| Letters and numbers disintegrate |
Record must be kept to make memory possible, to pass from one mind to another what could but should not be forgotten. This record must do more than just exist, it must be extolled, examined, and appreciated. The work of history has two sides, the recording and the recalling. In simple or local matters, the work of history has for ages before us been simple and local. Families recall and relate the stories of their forbears, adding to that the remembering and retelling of what they themselves have done and been, the newest chapter in the recounting of a unitary reality, a whole history by no means ended. On a grander scale, societies have developed entire treasuries of literature, music, and monument to celebrate what need be remembered for the social identity to flourish.
To relinquish this responsibility to a repository of data and text is to make vulnerable the family and society to forces hostile to the identities they cherish. In 1984, Orwell forecast this vulnerability. The development of technology since he wrote it has exacerbated the vulnerability. The proliferation of media has not made remembering easier, but rather forgetting. It is a byword to acknowledge that any question of fact is resolved by consulting external media – smartphones – rather than memory or any other authority. That media can be manipulated much more easily than the archive at the Ministry of Truth.

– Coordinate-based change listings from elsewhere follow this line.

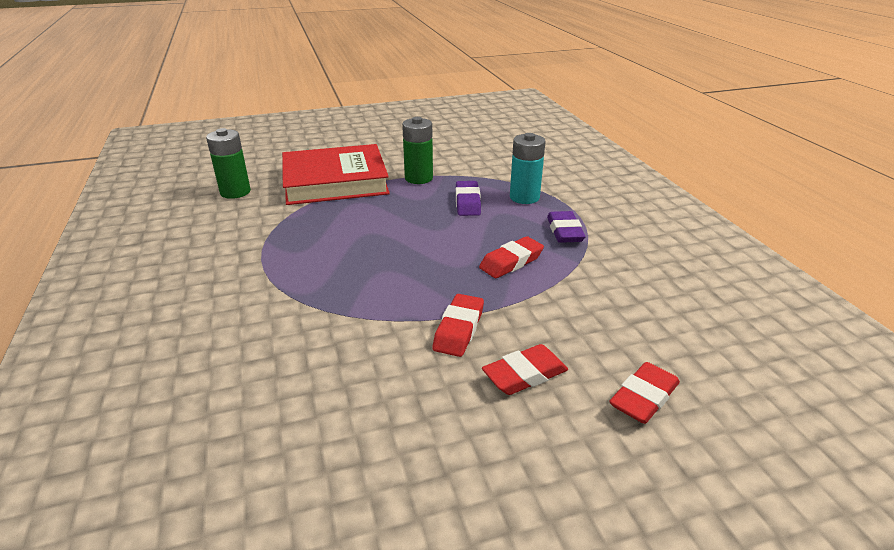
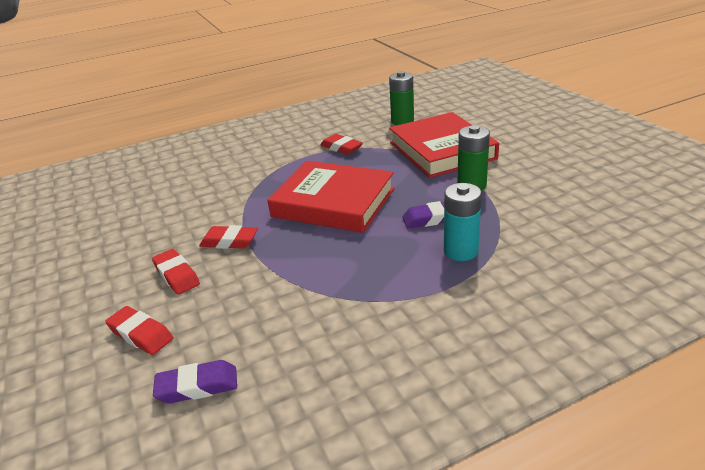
camera: 85 degrees right, 0 degrees up
(405, 250) = (333, 202): none -> red book
(511, 262) = (325, 255): red eraser -> red eraser (341, 148)
(564, 231) = (391, 283): purple eraser -> purple eraser (197, 386)

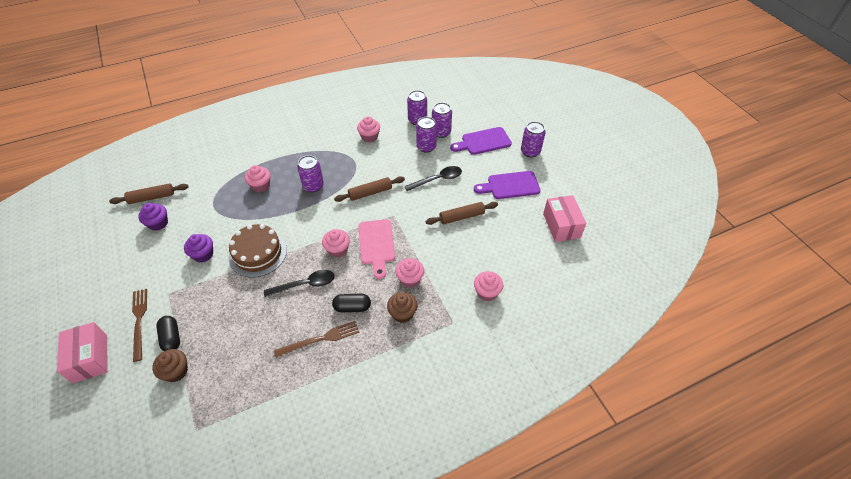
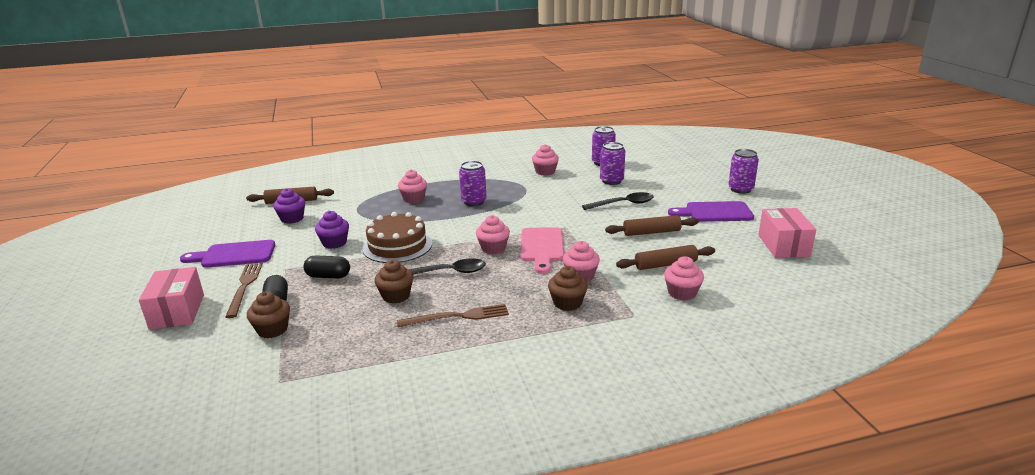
camera: 10 degrees right, 25 degrees down
(268, 319) = (396, 296): none -> brown cupcake
(352, 307) = (503, 294): black capsule -> black capsule (328, 276)
(370, 193) = (540, 209): brown rolling pin -> brown rolling pin (665, 264)
(441, 132) = (630, 172): purple can -> none
(483, 142) = (681, 180): purple cutting board -> purple cutting board (234, 255)

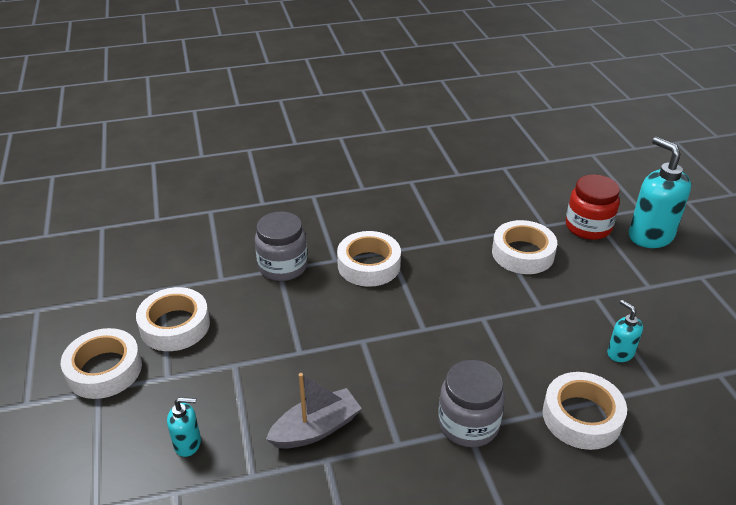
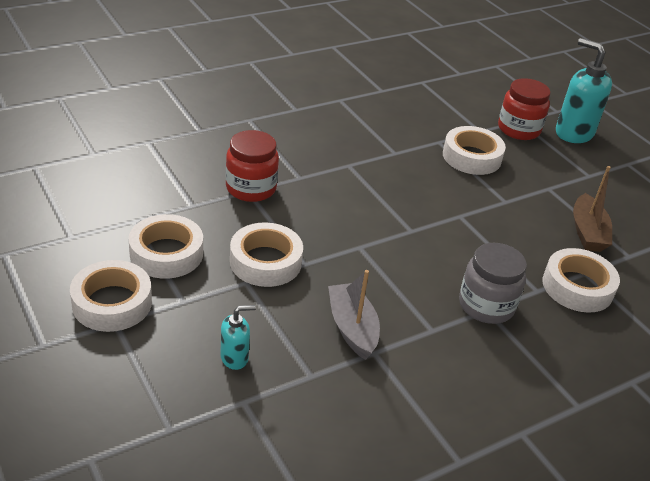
camera: 20 degrees left, 0 degrees up
(283, 266) = (251, 188): grey jar -> red jar
(316, 429) = (352, 328): grey boat -> grey boat turned 60 degrees counterclockwise
(369, 265) = (335, 179): white tape -> white tape (265, 262)
(620, 353) = (587, 232): turquoise soap dispenser -> brown boat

Our own willingness to forget, to let somebody or something else do the recording and recalling for us, is to store our treasure in the house of thieves. To reach for what we placed in their care and receive back something amended, edited, or even disfigured is to be victim of a crime without evidence. There is no way to demonstrate what has been done; all that was borne away to the flames of the furnace on a current of warm air.
This explains one of my preoccupations over recent years, the dissolution of text. Whereas once we could cry, Show me where that is written! and find acceptable, even compelling proof, now what is written has become so fluid both in form and in meaning that we find ourselves reaching for fog. Where one word has not been swapped out for another, the meaning of that word has been eroded or transformed, sometimes by use and more often by abuse. There may be an editor in a cubicle somewhere, but it is more likely that mouths and minds have magnified polemic to scrub away evidence of prior meaning and even understanding.
Our society has long relied on text to safeguard memory, history, and reality itself. Now, even civil, financial, and personal documents of record are virtual, electronic, and ethereal, easy to edit or even eliminate.
Our most fundamental identity, as children of the loving God rescued by the sacrifice of His divine son, is preserved in a written account of that same God’s making known of His identity and ours. This holy writing, the sacred scriptures, has long served as touchstone and authority. But these texts too, long vulnerable to the necessary perils of translation and editing, are corroding into illegibility before the caustic waves that dissolve text and language.
Look at the very communities founded in commitment to this text to the exclusion of any other authority; they no longer know what they mean, and no longer know what they believe.
In the earliest days of our family and our society, the Church, the truest story was not yet written down, but was nonetheless shared, heart speaking to heart. The eventual writing down was a repository of a reality that preexisted it, a revelation and experience. It was an aid to recalling, but not a replacement. To remember this is to reclaim both our own history and our responsibility for it, not to outsource our memory and with it our identity.